• _Assignment_
Without the pictures, give every record again exactly.

• _Data records_
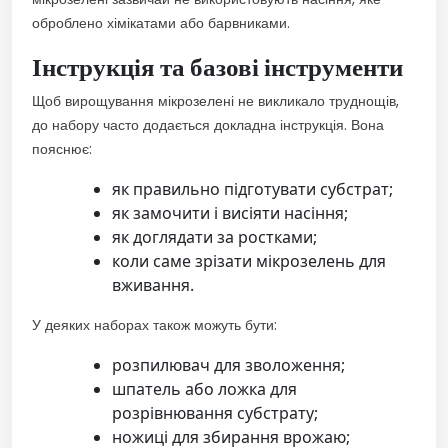
оброблено хімікатами або барвниками.
Інструкція та базові інструменти
Щоб вирощування мікрозелені не викликало труднощів,
до набору часто додається докладна інструкція. Вона
пояснює:
як правильно підготувати субстрат;
як замочити і висіяти насіння;
як доглядати за ростками;
коли саме зрізати мікрозелень для
вживання.
У деяких наборах також можуть бути:
розпилювач для зволоження;
шпатель або ложка для
розрівнювання субстрату;
ножиці для збирання врожаю;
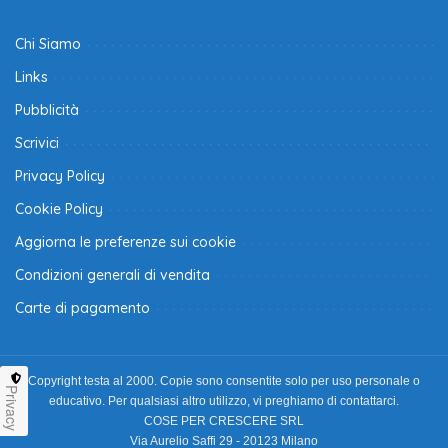
Chi Siamo
Links
Pubblicità
Scrivici
Privacy Policy
Cookie Policy
Aggiorna le preferenze sui cookie
Condizioni generali di vendita
Carte di pagamento
Copyright testa al 2000. Copie sono consentite solo per uso personale o
Privacy
educativo. Per qualsiasi altro utilizzo, vi preghiamo di contattarci.
COSE PER CRESCERE SRL
Via Aurelio Saffi 29 - 20123 Milano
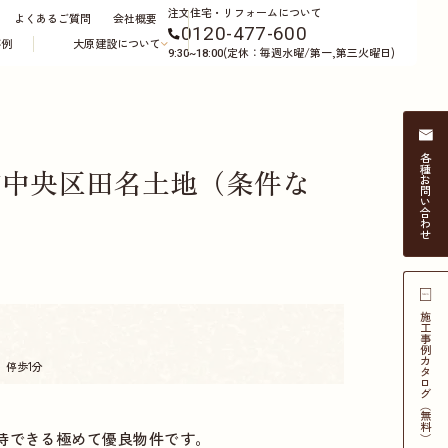
注文住宅・リフォームについて
よくあるご質問
会社概要
0120-477-600
事例
大原建設について
(定休：毎週水曜/第一,第三火曜日)
9:30~18:00
各種
市中央区田名土地（条件な
お問い合わせ
施工事例
カタログ（無料）
」停歩1分
待できる極めて
優良物件
です。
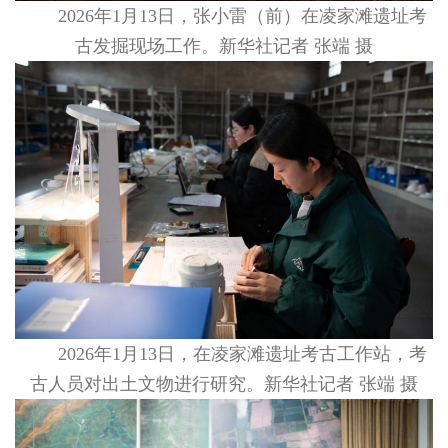
2026年1月13日，张小雷（前）在凌家滩遗址考
古发掘现场工作。新华社记者 张端 摄
2026年1月13日，在凌家滩遗址考古工作站，考
古人员对出土文物进行研究。新华社记者 张端 摄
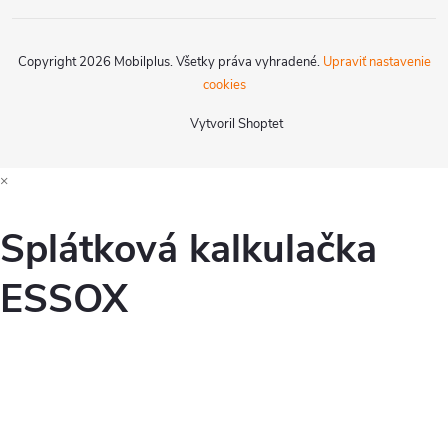
Copyright 2026
Mobilplus
. Všetky práva vyhradené.
Upraviť nastavenie
cookies
Vytvoril Shoptet
×
Splátková kalkulačka
ESSOX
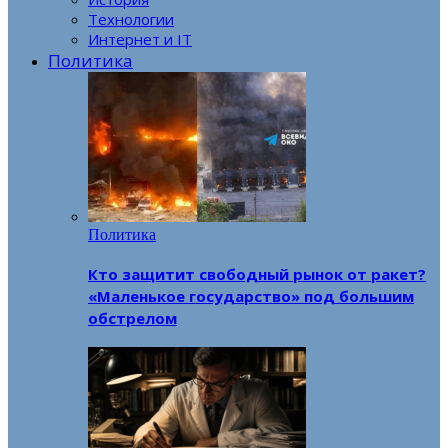
Технологии
Интернет и IT
Политика
Политика
Кто защитит свободный рынок от ракет?
«Маленькое государство» под большим
обстрелом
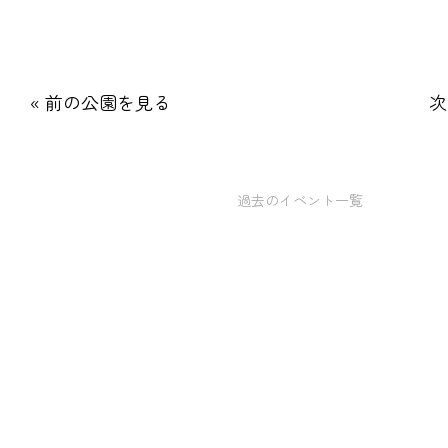
« 前の公園を見る
次
過去のイベント一覧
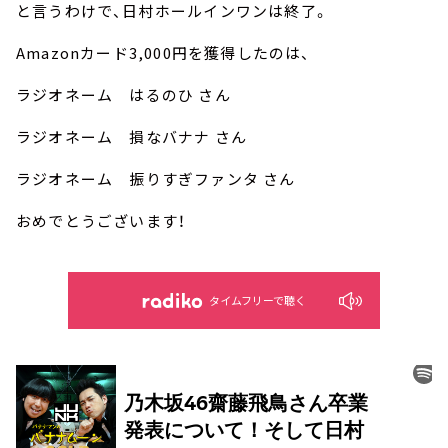
と言うわけで、日村ホールインワンは終了。
Amazonカード3,000円を獲得したのは、
ラジオネーム はるのひ さん
ラジオネーム 損なバナナ さん
ラジオネーム 振りすぎファンタ さん
おめでとうございます！
タイムフリーで聴く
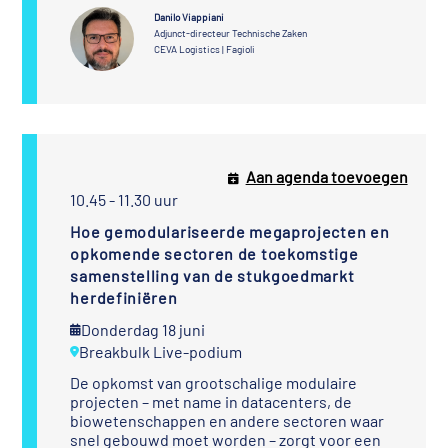
Danilo Viappiani
Adjunct-directeur Technische Zaken
CEVA Logistics | Fagioli
Aan agenda toevoegen
10.45 - 11.30 uur
Hoe gemodulariseerde megaprojecten en
opkomende sectoren de toekomstige
samenstelling van de stukgoedmarkt
herdefiniëren
Donderdag 18 juni
Breakbulk Live-podium
De opkomst van grootschalige modulaire
projecten – met name in datacenters, de
biowetenschappen en andere sectoren waar
snel gebouwd moet worden – zorgt voor een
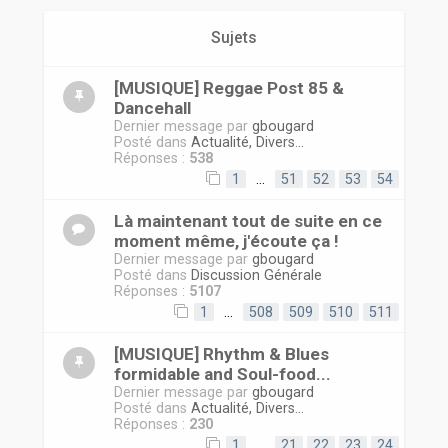
r
Sujets
[MUSIQUE] Reggae Post 85 &
Dancehall
Dernier message par
gbougard
Posté dans
Actualité, Divers...
Réponses :
538
1
…
51
52
53
54
Là maintenant tout de suite en ce
moment même, j'écoute ça !
Dernier message par
gbougard
Posté dans
Discussion Générale
Réponses :
5107
1
…
508
509
510
511
[MUSIQUE] Rhythm & Blues
formidable and Soul-food...
Dernier message par
gbougard
Posté dans
Actualité, Divers...
Réponses :
230
1
…
21
22
23
24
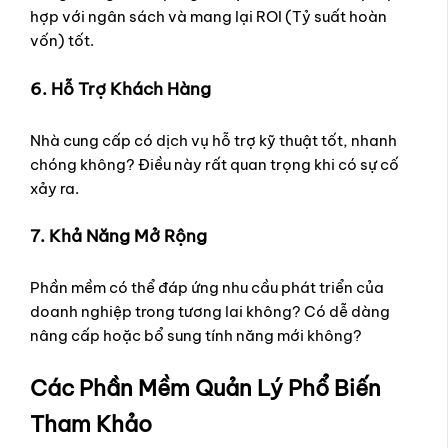
hợp với ngân sách và mang lại ROI (Tỷ suất hoàn
vốn) tốt.
6. Hỗ Trợ Khách Hàng
Nhà cung cấp có dịch vụ hỗ trợ kỹ thuật tốt, nhanh
chóng không? Điều này rất quan trọng khi có sự cố
xảy ra.
7. Khả Năng Mở Rộng
Phần mềm có thể đáp ứng nhu cầu phát triển của
doanh nghiệp trong tương lai không? Có dễ dàng
nâng cấp hoặc bổ sung tính năng mới không?
Các Phần Mềm Quản Lý Phổ Biến
Tham Khảo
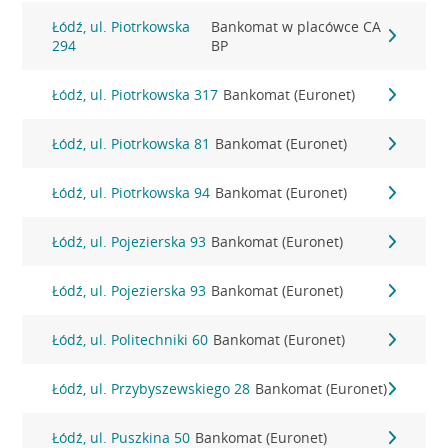
Łódź, ul. Piotrkowska
Bankomat w placówce CA
294
BP
Łódź, ul. Piotrkowska 317
Bankomat (Euronet)
Łódź, ul. Piotrkowska 81
Bankomat (Euronet)
Łódź, ul. Piotrkowska 94
Bankomat (Euronet)
Łódź, ul. Pojezierska 93
Bankomat (Euronet)
Łódź, ul. Pojezierska 93
Bankomat (Euronet)
Łódź, ul. Politechniki 60
Bankomat (Euronet)
Łódź, ul. Przybyszewskiego 28
Bankomat (Euronet)
Łódź, ul. Puszkina 50
Bankomat (Euronet)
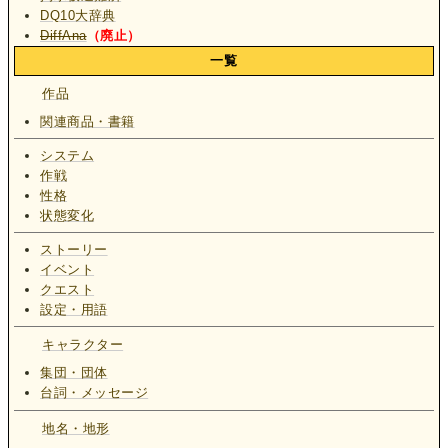
DQ10大辞典
DiffAna
（廃止）
一覧
作品
関連商品・書籍
システム
作戦
性格
状態変化
ストーリー
イベント
クエスト
設定・用語
キャラクター
集団・団体
台詞・メッセージ
地名・地形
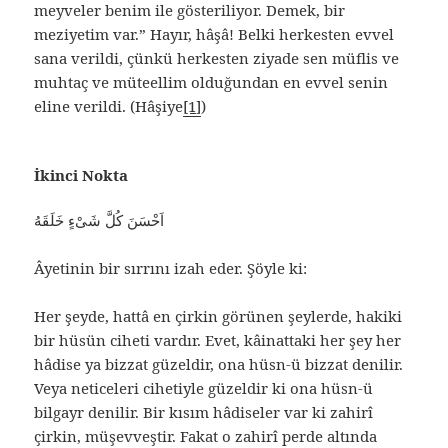
meyveler benim ile gösteriliyor. Demek, bir
meziyetim var.” Hayır, hâşâ! Belki herkesten evvel
sana verildi, çünkü herkesten ziyade sen müflis ve
muhtaç ve müteellim olduğundan en evvel senin
eline verildi. (Hâşiye
[1]
)
İkinci Nokta
اَحْسَنَ كُلَّ شَىْءٍ خَلَقَهُ
Âyetinin bir sırrını izah eder. Şöyle ki:
Her şeyde, hattâ en çirkin görünen şeylerde, hakiki
bir hüsün ciheti vardır. Evet, kâinattaki her şey her
hâdise ya bizzat güzeldir, ona hüsn-ü bizzat denilir.
Veya neticeleri cihetiyle güzeldir ki ona hüsn-ü
bilgayr denilir. Bir kısım hâdiseler var ki zahirî
çirkin, müşevveştir. Fakat o zahirî perde altında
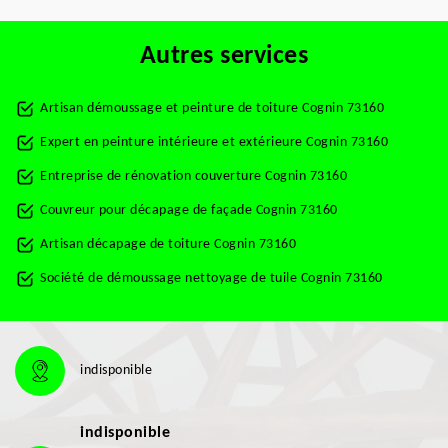
Autres services
Artisan démoussage et peinture de toiture Cognin 73160
Expert en peinture intérieure et extérieure Cognin 73160
Entreprise de rénovation couverture Cognin 73160
Couvreur pour décapage de façade Cognin 73160
Artisan décapage de toiture Cognin 73160
Société de démoussage nettoyage de tuile Cognin 73160
indisponible
indisponible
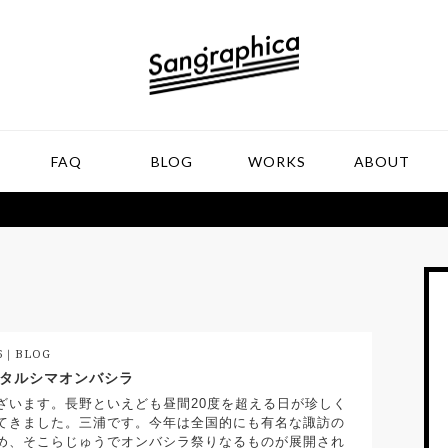
FAQ
BLOG
WORKS
ABOUT
26｜BLOG
タルシマオンバシラ
ざいます。長野といえども昼間20度を超える日が珍しく
てきました。三浦です。今年は全国的にも有名な諏訪の
め、そこらじゅうでオンバシラ祭りなるものが展開され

• _Task result_
оброблено хімікатами або барвниками.
Інструкція та базові інструменти
Щоб вирощування мікрозелені не викликало труднощів,
до набору часто додається докладна інструкція. Вона
пояснює:
як правильно підготувати субстрат;
як замочити і висіяти насіння;
як доглядати за ростками;
коли саме зрізати мікрозелень для
вживання.
У деяких наборах також можуть бути:
розпилювач для зволоження;
шпатель або ложка для
розрівнювання субстрату;
ножиці для збирання врожаю;
Chi Siamo
Links
Pubblicità
Scrivici
Privacy Policy
Cookie Policy
Aggiorna le preferenze sui cookie
Condizioni generali di vendita
Carte di pagamento
Copyright testa al 2000. Copie sono consentite solo per uso personale o
Privacy
educativo. Per qualsiasi altro utilizzo, vi preghiamo di contattarci.
COSE PER CRESCERE SRL
Via Aurelio Saffi 29 - 20123 Milano
注文住宅・リフォームについて
よくあるご質問
会社概要
0120-477-600
事例
大原建設について
(定休：毎週水曜/第一,第三火曜日)
9:30~18:00
各種
市中央区田名土地（条件な
お問い合わせ
施工事例
カタログ（無料）
」停歩1分
待できる極めて
優良物件
です。
2026年1月13日，张小雷（前）在凌家滩遗址考
古发掘现场工作。新华社记者 张端 摄
2026年1月13日，在凌家滩遗址考古工作站，考
古人员对出土文物进行研究。新华社记者 张端 摄
Copyright 2026
Mobilplus
. Všetky práva vyhradené.
Upraviť nastavenie
cookies
Vytvoril Shoptet
×
Splátková kalkulačka
ESSOX
Технологии
Интернет и IT
Политика
Политика
Кто защитит свободный рынок от ракет?
«Маленькое государство» под большим
обстрелом
« 前の公園を見る
次
過去のイベント一覧
と言うわけで、日村ホールインワンは終了。
Amazonカード3,000円を獲得したのは、
ラジオネーム はるのひ さん
ラジオネーム 損なバナナ さん
ラジオネーム 振りすぎファンタ さん
おめでとうございます！
タイムフリーで聴く
Danilo Viappiani
Adjunct-directeur Technische Zaken
CEVA Logistics | Fagioli
Aan agenda toevoegen
10.45 - 11.30 uur
Hoe gemodulariseerde megaprojecten en
opkomende sectoren de toekomstige
samenstelling van de stukgoedmarkt
herdefiniëren
Donderdag 18 juni
Breakbulk Live-podium
De opkomst van grootschalige modulaire
projecten – met name in datacenters, de
biowetenschappen en andere sectoren waar
snel gebouwd moet worden – zorgt voor een
r
Sujets
[MUSIQUE] Reggae Post 85 &
Dancehall
Dernier message par
gbougard
Posté dans
Actualité, Divers...
Réponses :
538
1
…
51
52
53
54
Là maintenant tout de suite en ce
moment même, j'écoute ça !
Dernier message par
gbougard
Posté dans
Discussion Générale
Réponses :
5107
1
…
508
509
510
511
[MUSIQUE] Rhythm & Blues
formidable and Soul-food...
Dernier message par
gbougard
Posté dans
Actualité, Divers...
Réponses :
230
1
…
21
22
23
24
hợp với ngân sách và mang lại ROI (Tỷ suất hoàn
vốn) tốt.
6. Hỗ Trợ Khách Hàng
Nhà cung cấp có dịch vụ hỗ trợ kỹ thuật tốt, nhanh
chóng không? Điều này rất quan trọng khi có sự cố
xảy ra.
7. Khả Năng Mở Rộng
Phần mềm có thể đáp ứng nhu cầu phát triển của
doanh nghiệp trong tương lai không? Có dễ dàng
nâng cấp hoặc bổ sung tính năng mới không?
Các Phần Mềm Quản Lý Phổ Biến
Tham Khảo
Łódź, ul. Piotrkowska
Bankomat w placówce CA
294
BP
Łódź, ul. Piotrkowska 317
Bankomat (Euronet)
Łódź, ul. Piotrkowska 81
Bankomat (Euronet)
Łódź, ul. Piotrkowska 94
Bankomat (Euronet)
Łódź, ul. Pojezierska 93
Bankomat (Euronet)
Łódź, ul. Pojezierska 93
Bankomat (Euronet)
Łódź, ul. Politechniki 60
Bankomat (Euronet)
Łódź, ul. Przybyszewskiego 28
Bankomat (Euronet)
Łódź, ul. Puszkina 50
Bankomat (Euronet)
DQ10大辞典
DiffAna
（廃止）
一覧
作品
関連商品・書籍
システム
作戦
性格
状態変化
ストーリー
イベント
クエスト
設定・用語
キャラクター
集団・団体
台詞・メッセージ
地名・地形
meyveler benim ile gösteriliyor. Demek, bir
meziyetim var.” Hayır, hâşâ! Belki herkesten evvel
sana verildi, çünkü herkesten ziyade sen müflis ve
muhtaç ve müteellim olduğundan en evvel senin
eline verildi. (Hâşiye
[1]
)
İkinci Nokta
اَحْسَنَ كُلَّ شَىْءٍ خَلَقَهُ
Âyetinin bir sırrını izah eder. Şöyle ki:
Her şeyde, hattâ en çirkin görünen şeylerde, hakiki
bir hüsün ciheti vardır. Evet, kâinattaki her şey her
hâdise ya bizzat güzeldir, ona hüsn-ü bizzat denilir.
Veya neticeleri cihetiyle güzeldir ki ona hüsn-ü
bilgayr denilir. Bir kısım hâdiseler var ki zahirî
çirkin, müşevveştir. Fakat o zahirî perde altında
Autres services
Artisan démoussage et peinture de toiture Cognin 73160
Expert en peinture intérieure et extérieure Cognin 73160
Entreprise de rénovation couverture Cognin 73160
Couvreur pour décapage de façade Cognin 73160
Artisan décapage de toiture Cognin 73160
Société de démoussage nettoyage de tuile Cognin 73160
indisponible
indisponible
FAQ
BLOG
WORKS
ABOUT
26｜BLOG
タルシマオンバシラ
ざいます。長野といえども昼間20度を超える日が珍しく
てきました。三浦です。今年は全国的にも有名な諏訪の
め、そこらじゅうでオンバシラ祭りなるものが展開され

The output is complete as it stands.